Is there one set of rules for large chain pharmacies and another set for the rest of the world? What is the point of data and evidence-based recommendations if anyone can just do what they want when they want to?

At this point I will wait to hear the CDC’s recommendations on when to take a third shot and the data they used to explain why. I am thrilled that Pfizer has shown that a third shot is safe with few adverse effects.

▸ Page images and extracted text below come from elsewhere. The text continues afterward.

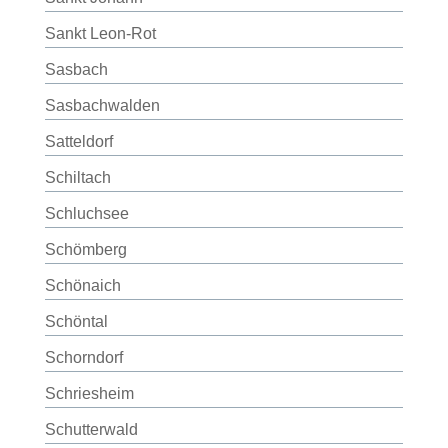
Sankt Leon-Rot
Sasbach
Sasbachwalden
Satteldorf
Schiltach
Schluchsee
Schömberg
Schönaich
Schöntal
Schorndorf
Schriesheim
Schutterwald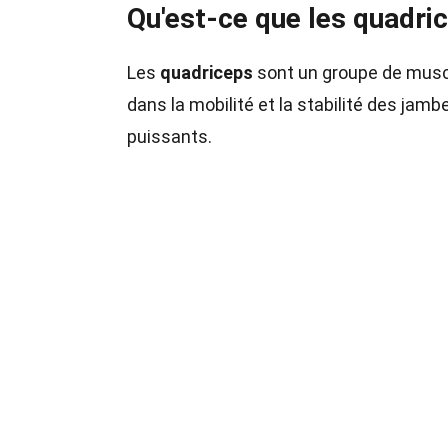
Qu'est-ce que les quadri
Les
quadriceps
sont un groupe de muscle
dans la mobilité et la stabilité des ja
puissants.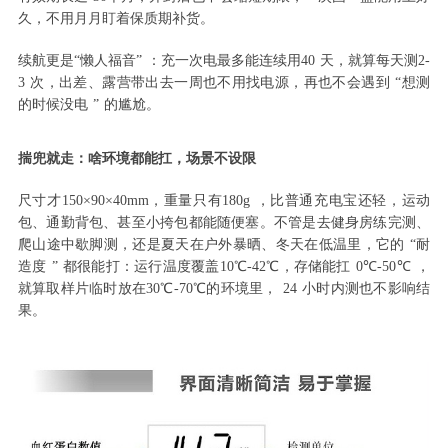
久，不用月月盯着保质期补货。
续航更是
“
懒人福音
”
：充一次电最多能连续用
40
天，就算每天测
2-
3
次，出差、露营带出去一周也不用找电源，再也不会遇到
“
想测
的时候没电
”
的尴尬。
揣兜就走：啥环境都能扛，场景不设限
尺寸才
150×90×40mm
，重量只有
180g
，比普通充电宝还轻，运动
包、通勤背包、甚至小挎包都能随便塞。不管是去健身房练完测、
爬山途中歇脚测，还是夏天在户外暴晒、冬天在低温里，它的
“
耐
造度
”
都很能打：运行温度覆盖
10℃-42℃
，存储能扛
0℃-50℃
，
就算取样片临时放在
30℃-70℃
的环境里，
24
小时内测也不影响结
果。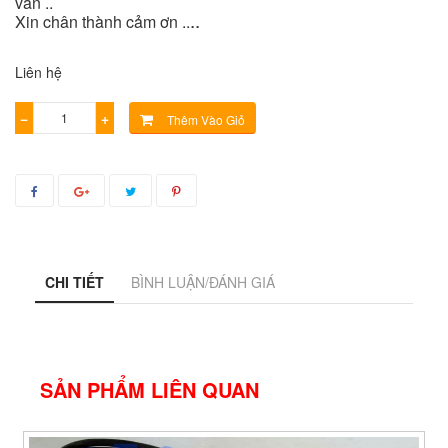
vấn ..
..
Xin chân thành cảm ơn ..
Liên hệ
−
+
Thêm Vào Giỏ
CHI TIẾT
BÌNH LUẬN/ĐÁNH GIÁ
SẢN PHẨM LIÊN QUAN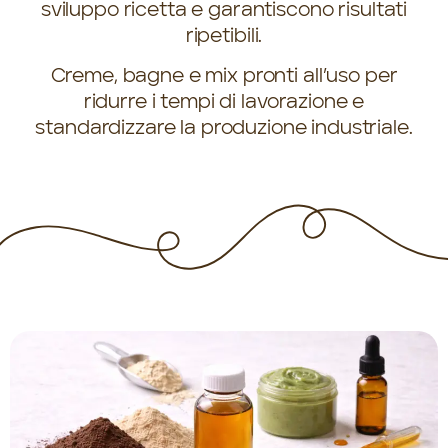
sviluppo ricetta e garantiscono risultati
ripetibili.
Creme, bagne e mix pronti all’uso per
ridurre i tempi di lavorazione e
standardizzare la produzione industriale.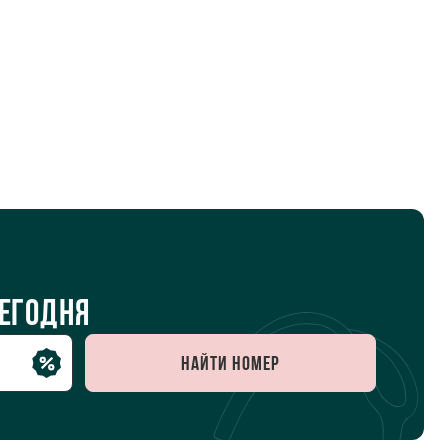
сегодня
Найти номер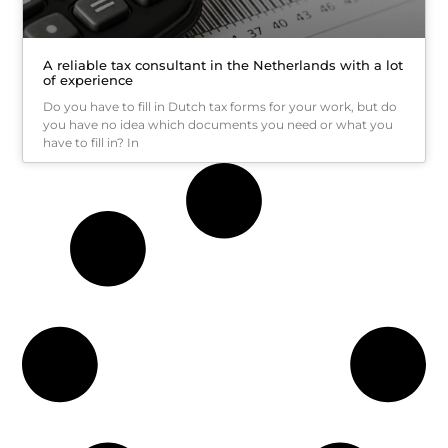
A reliable tax consultant in the Netherlands with a lot
of experience
Do you have to fill in Dutch tax forms for your work, but do
you have no idea which documents you need or what you
have to fill in? In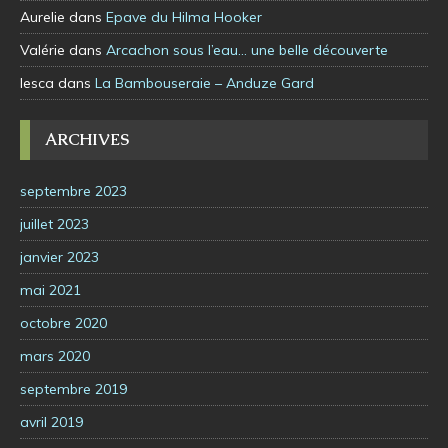
Aurelie
dans
Epave du Hilma Hooker
Valérie
dans
Arcachon sous l’eau… une belle découverte
lesca
dans
La Bambouseraie – Anduze Gard
ARCHIVES
septembre 2023
juillet 2023
janvier 2023
mai 2021
octobre 2020
mars 2020
septembre 2019
avril 2019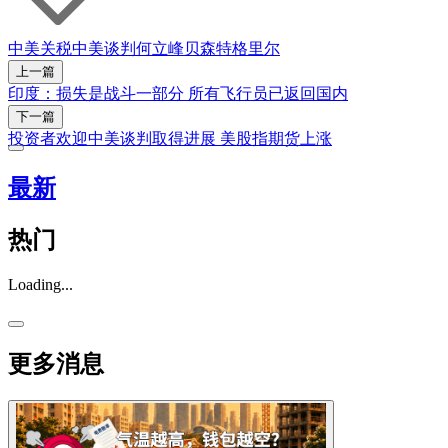
中美关税
中美谈判
何立峰
贝森特
格里尔
上一篇
印度：损失是战斗一部分 所有飞行员已返回国内
下一篇
投资者欢迎中美谈判取得进展 美股指期货上涨
最新
热门
Loading...
更多消息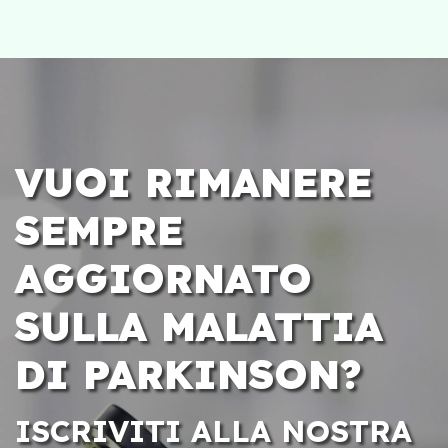
VUOI RIMANERE
SEMPRE
AGGIORNATO
SULLA MALATTIA
DI PARKINSON?
ISCRIVITI ALLA NOSTRA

I am also buoyed by a research paper that showed that those groups who spaced their second shot at longer than the three- or four-week recommendations had a more robust immunologic response.

When my friends call me and ask me to join them on a trip to Publix or Walgreens to get the third shot now, I will hear my late mother’s voice in my brain asking that irritating question, “If all your friends decided to jump off the Empire State Building would you jump too?”

Coffee Consumption, Brain Volume & Dementia – Moderation is the Key

Researchers at the Australian Center for Precision Health at the University of South Australia reported on a study looking at coffee consumption and its effects on the brain. The study investigator, Elina Hypponen, PhD found that drinking coffee in moderation had no ill effect on the brain but drinking six or more cups a day produced adverse effects.

The researchers looked at the United Kingdom Biobank which had information on 500,000 participants ranging in age from 37-73 representing 22 study sites in a four-year period between March 2006 and October 2010. From the 500,000 Biobank patients they looked, at 398,646 coffee drinkers. These participants had undergone health questioning, physical exams and lab evaluation of blood, urine and saliva. MRIs of the brain, heart and body were done on 100,000.

Participants reported coffee intake in cups per day. They compared drinkers of 1-2 cups per day with others who consumed 3-4 cups per day, 5-6 cups per day and more than 6 cups per day. Brain imaging was done at entry into the data bank and 4-6 years later.

There turned out to be an inverse linear relationship between daily coffee consumption and non-white matter brain volume. They concluded that drinking six or more cups of coffee per day is associated with smaller brain volume and a 53% increased risk for dementia compared to light coffee consumption of 1-2 cups per day.

The study was published online on MDedge Internal Medicine and Nutritional Neuroscience. After reading this work, it once again becomes clear that consuming coffee in moderation seems to produce no ill effect on the brain.